[Your tasks]:
1/ According to the article about the B 018 nightclub, who was hired in 1998 to build the club's new home?
2/ From the article about the B 018 nightclub, write out the part that opens with the words "Construction" and closes with "in Beirut, Lebanon.".
3/ Extend the article about the B 018 nightclub past its last sentence.
*** Opening Extracted text ***
B 018 (Nightclub)
- Address: Karantina, Beirut Lebanon
- Owner: Naji Gebran
- Capacity: 500
- Type: EDM venue, Music venue

Construction
- Opened: 1994-1998
- Rebuilt: 1998
- Years active: 1994-present

= B 018 =

Nightclub in Beirut, Lebanon

B 018, also B Zero Dix-Huit in French, is a nightclub that was established in 1994 in Beirut, Lebanon.

==History==
In the 1980s while Lebanon was still amidst war, Naji Gebran believed in music as therapy to ease the stress of the war. He started organizing parties, under the name Musical Therapy, at his chalet. According to Bethan Ryder in his book, Bar and Club, parties were later code-named B 018 due to the chalet's location 18 kilometers north of Beirut. Others have attributed the name, B 018, to the security, access-code number of the chalet. Another urban legend claimed that the number or the address of the chalet was B 018. In any case, the parties became so popular and overcrowded that in 1993, Naji moved them to a warehouse in an industrial area of Sin El Fil in 1994. The club was then officially Christened B 018 the venues predominant musical policy during its first incarnation was centered on contemporary and traditional Arabic music, Acid Jazz, Jazz and World Music sounds.

In 1998, Bernard Khoury was hired to build a new home for B 018 at the Quarantaine, the neighborhood that witnessed some of the most horrific atrocities during the war. The plot of land where the club was built was believed to be the site of the former Palestinian refugee camp. In his design, Khoury wanted to arouse bottled-up remembrances of the war and that was expressed in the club itself, which was sunk in the ground like a communal grave, and seats inside were shaped like coffins. The design of B 018 has been labeled as "war architecture". The design included a circular iron plate that could be moved to cover the entire hypogeal night club at closing time so that from a bird's-eye view, the club resembled a helicopter landing pad. During operation hours, the same covering plates could be lifted up, transforming the club into an open-air discothèque where revelers on the underground dance floor found themselves suddenly dancing under the starry sky of Beirut and their gyrating movements where reflected on the mirrored surfaces of the plates.
*** Closing Extracted text ***
*** Opening Provided records ***
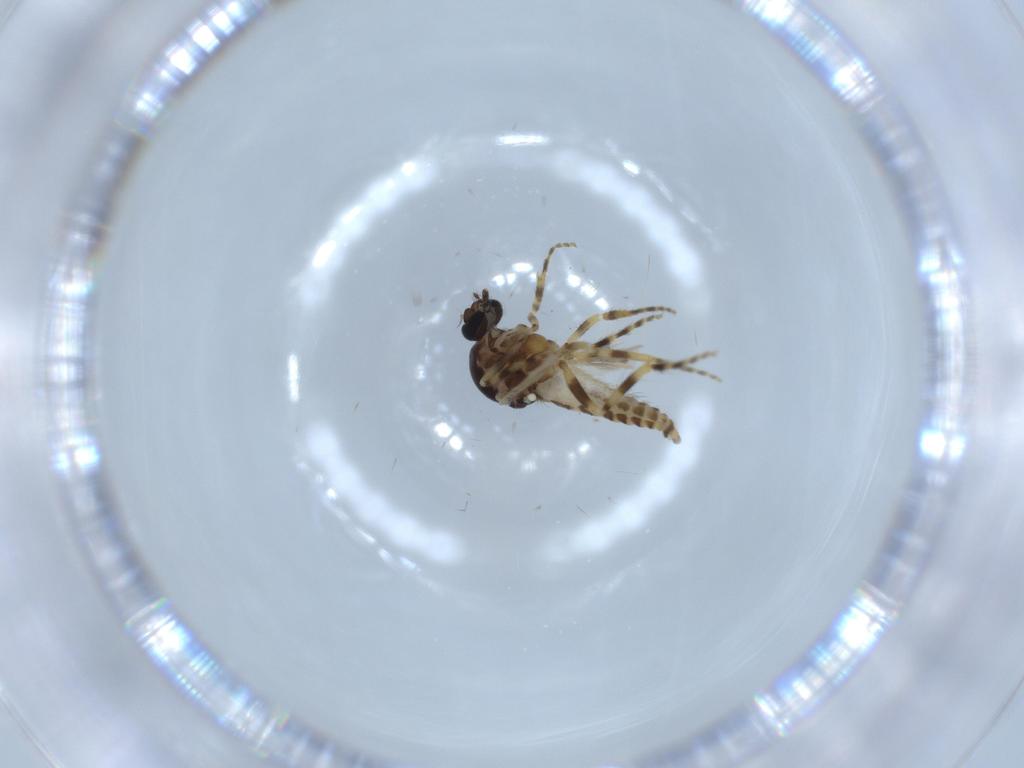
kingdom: Animalia
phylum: Arthropoda
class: Insecta
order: Diptera
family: Ceratopogonidae
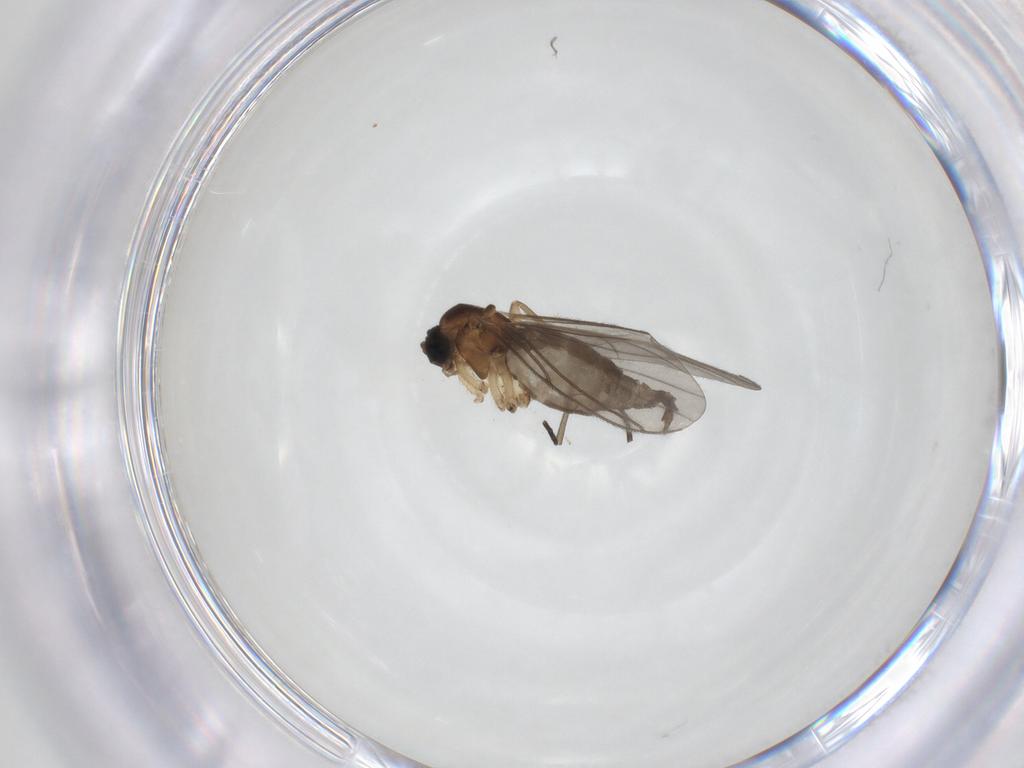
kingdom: Animalia
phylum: Arthropoda
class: Insecta
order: Diptera
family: Sciaridae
*** Closing Provided records ***
[Responses for each task]:
1/ Bernard Khoury

2/
Construction
- Opened: 1994-1998
- Rebuilt: 1998
- Years active: 1994-present

= B 018 =

Nightclub in Beirut, Lebanon

B 018, also B Zero Dix-Huit in French, is a nightclub that was established in 1994 in Beirut, Lebanon.

3/
==Atmosphere==
The club is one of Beirut's most popular discothèques. Known for its liberal atmosphere, the club has always been popular with artists and gay and lesbian patrons. It is believed to be the first nightclub in Beirut where gay men were able to convene openly. It is often frequented by international celebrities such as, Naomi Campbell and Dee Dee Bridgewater. Wallpaper magazine chose B018 as one of the best clubs in the world in 2004, 2005, and 2006.

==Academic discourse==
The club was the subject of Bernard Khoury's lecture, "New Wars in Progress" that was given at the University of Michigan's, School of Art & Design in 2009.

It was also the subject of Khoury's lecture, "Combat Architecture", for the Lebanese Club at MIT in the Massachusetts Institute of Technology.

==In fiction==
- The Cyclist: A Novel by Viken Berberian
As I ride to B 018, a stench more putrid than death permeates the night. It tickles my urge for a steak, causes my appetite to ache. B 018 is an industrial dance club tucked in a deserted district called The Quarantine.